BEGIN Data

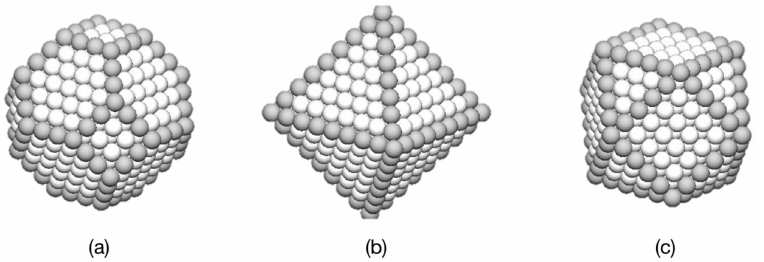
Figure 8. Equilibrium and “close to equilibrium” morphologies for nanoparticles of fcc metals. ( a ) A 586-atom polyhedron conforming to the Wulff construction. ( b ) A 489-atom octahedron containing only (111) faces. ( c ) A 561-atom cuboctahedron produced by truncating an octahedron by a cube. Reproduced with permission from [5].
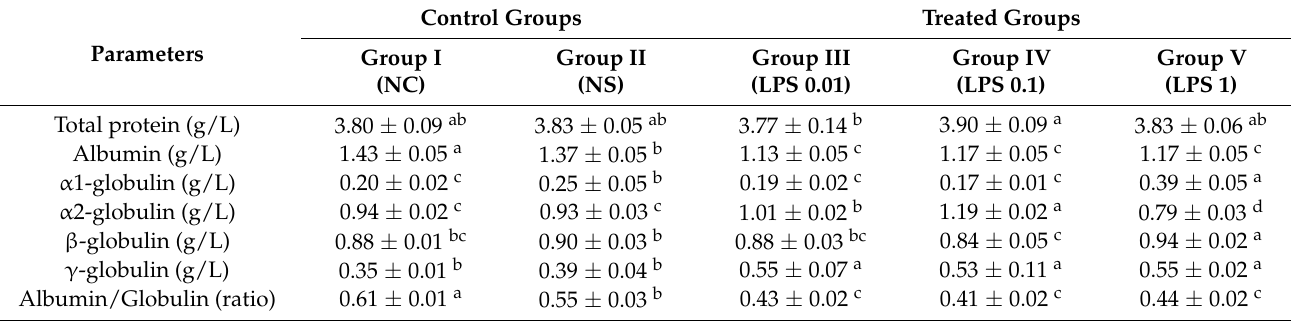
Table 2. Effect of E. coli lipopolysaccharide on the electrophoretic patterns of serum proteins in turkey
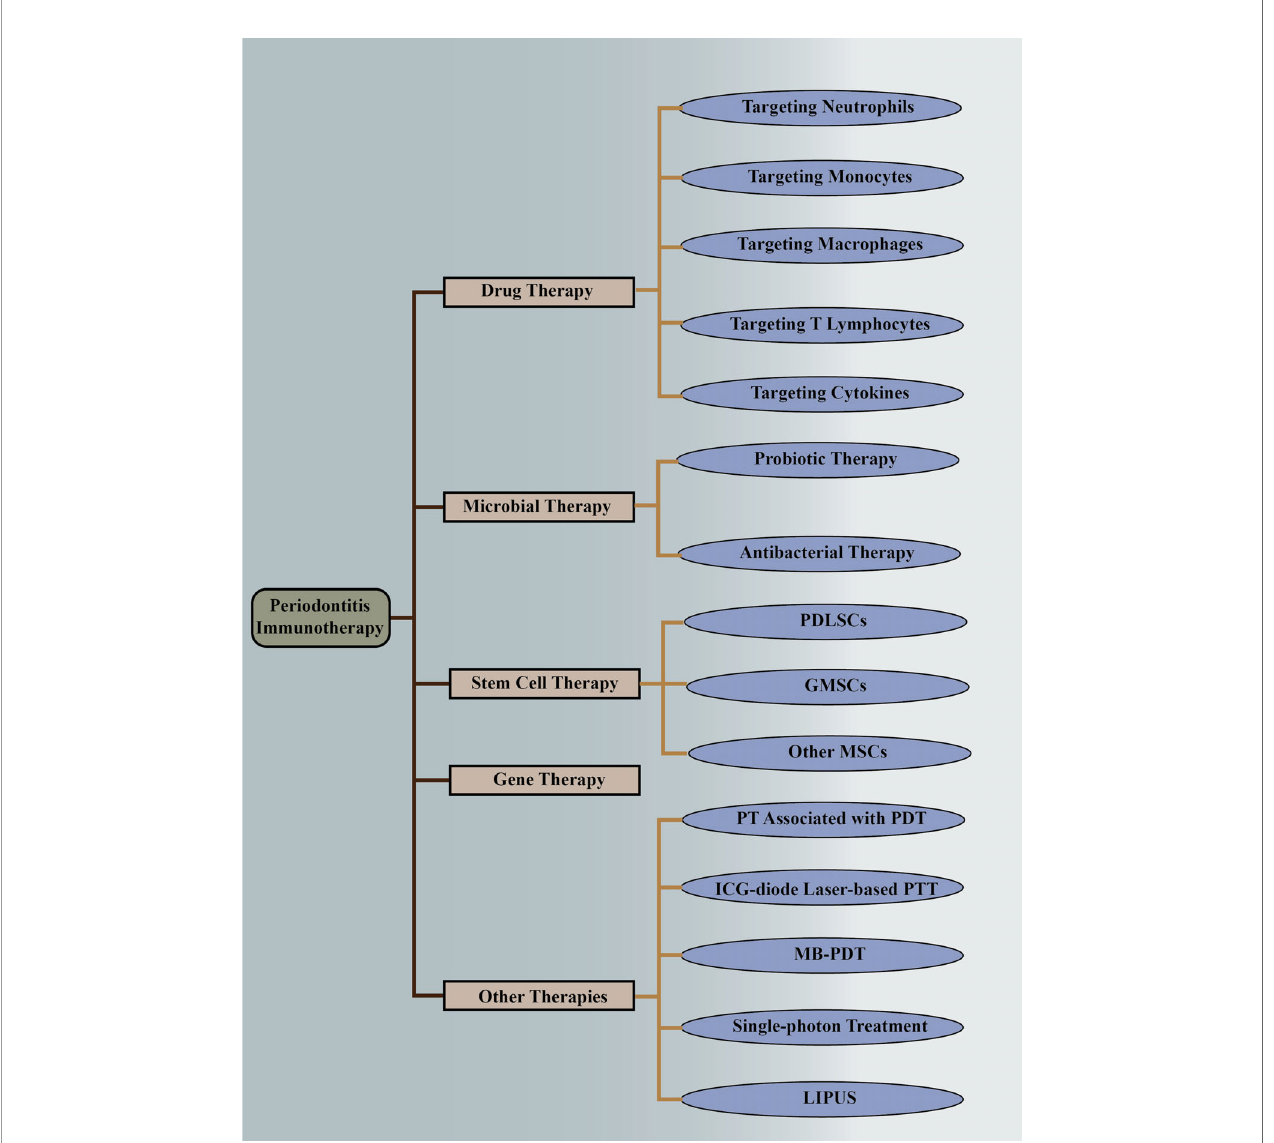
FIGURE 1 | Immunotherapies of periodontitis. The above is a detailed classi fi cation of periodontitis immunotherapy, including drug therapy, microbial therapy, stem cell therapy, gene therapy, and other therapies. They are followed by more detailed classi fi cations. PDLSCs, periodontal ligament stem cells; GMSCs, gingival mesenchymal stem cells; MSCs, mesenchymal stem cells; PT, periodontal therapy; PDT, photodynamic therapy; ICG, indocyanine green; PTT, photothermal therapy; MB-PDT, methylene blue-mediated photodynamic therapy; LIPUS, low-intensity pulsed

END Data

#### Task statement:
Pictures aside, give the data again exactly as it appears.

#### Task output:
Figure 8. Equilibrium and “close to equilibrium” morphologies for nanoparticles of fcc metals. ( a ) A 586-atom polyhedron conforming to the Wulff construction. ( b ) A 489-atom octahedron containing only (111) faces. ( c ) A 561-atom cuboctahedron produced by truncating an octahedron by a cube. Reproduced with permission from [5].
Table 2. Effect of E. coli lipopolysaccharide on the electrophoretic patterns of serum proteins in turkey
FIGURE 1 | Immunotherapies of periodontitis. The above is a detailed classi fi cation of periodontitis immunotherapy, including drug therapy, microbial therapy, stem cell therapy, gene therapy, and other therapies. They are followed by more detailed classi fi cations. PDLSCs, periodontal ligament stem cells; GMSCs, gingival mesenchymal stem cells; MSCs, mesenchymal stem cells; PT, periodontal therapy; PDT, photodynamic therapy; ICG, indocyanine green; PTT, photothermal therapy; MB-PDT, methylene blue-mediated photodynamic therapy; LIPUS, low-intensity pulsed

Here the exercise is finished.